The “twenty-seven Eskimo words for snow” is a mental trick, one of perspective and levels of mental analysis. Like many good deceptions, it contains an element of truth — language evolves and molds over time to fit the needs of its users, and people living in different climates face different challenges — but beyond those broad levels of generality, it deceives in more ways than it informs.

First, it points to a level of generality that contradicts its own contention. There is no “Eskimo” language; there is an “Eskimo” group of languages. There would of course be multiple words for the same thing in multiple languages.

Second, it sets up a false comparison. It plays to your prejudice about Eskimos living in snowbound conditions all the time and therefore finds a likely gap in your knowledge in which to nestle. “Eskimos, they deal with snow all the time, so of course they must have lots of words for it!”  In fact, if you think about it deeply, the false comparison it sets up is one which incorporates a distortion of your own perspective — it tricks you into assuming that there is only one English word for snow, when in fact there are quite a few.

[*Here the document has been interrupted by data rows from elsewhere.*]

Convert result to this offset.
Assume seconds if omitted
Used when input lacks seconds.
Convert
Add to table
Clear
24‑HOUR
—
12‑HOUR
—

And third, it approaches its topic at an ambiguous level of generality. “Snow” is possessed of particular qualities, which make it “snow-like.” Those qualities of “snow-ness” are only important in certain contexts, and would be important only in certain contexts whether you are an Inuit, an Israeli, or an Italian. In other contexts, “snow” is one form of “water,” or in still other contexts, “snow” is one form of “weather.” It’s not so much an apples-to-oranges comparison as an apples-to-fruit comparison.

A specific kind of water, under specific conditions and in a specific context, is called “snow” in the English language and no doubt that same kind of water under the same kind of conditions and the same context has a specific and singular word in Athabascan, as well. Alter the specific properties of the substance and “snow” becomes “ice” in English, and why should Athabascan be any different in altering the word to meet the altered properties? So, why do we look to Eskimos in particular to inform a proverb about the abstract function of language?

What’s amazing is that this remarkably fuzzy piece of thinking has somehow become embedded in our collective thinking as “wisdom.”

Burt Likko

Pseudonymous Portlander. Homebrewer. Atheist. Recovering litigator. Recovering Republican. Recovering Catholic. Recovering divorcé. Recovering Former Editor-in-Chief of Ordinary Times. House Likko's Words: Scite Verum. Colite Iusticia. Vivere Con Gaudium.


  1. Thanks- this is interesting. I'm trying to think of other tricks of this sort and I'm not coming up with much. Maybe "single mother". She could be a divorced mother, a mother resulting from a one-night stand, a mother living with the child's father in a committed relationship, a mother who used artificial insemination, a mother who adopted, etc. Yet, when a woman calls herself a "single mother" some of us might conjure up a singular image. Are there other language deceptions like "snow" for Eskimos?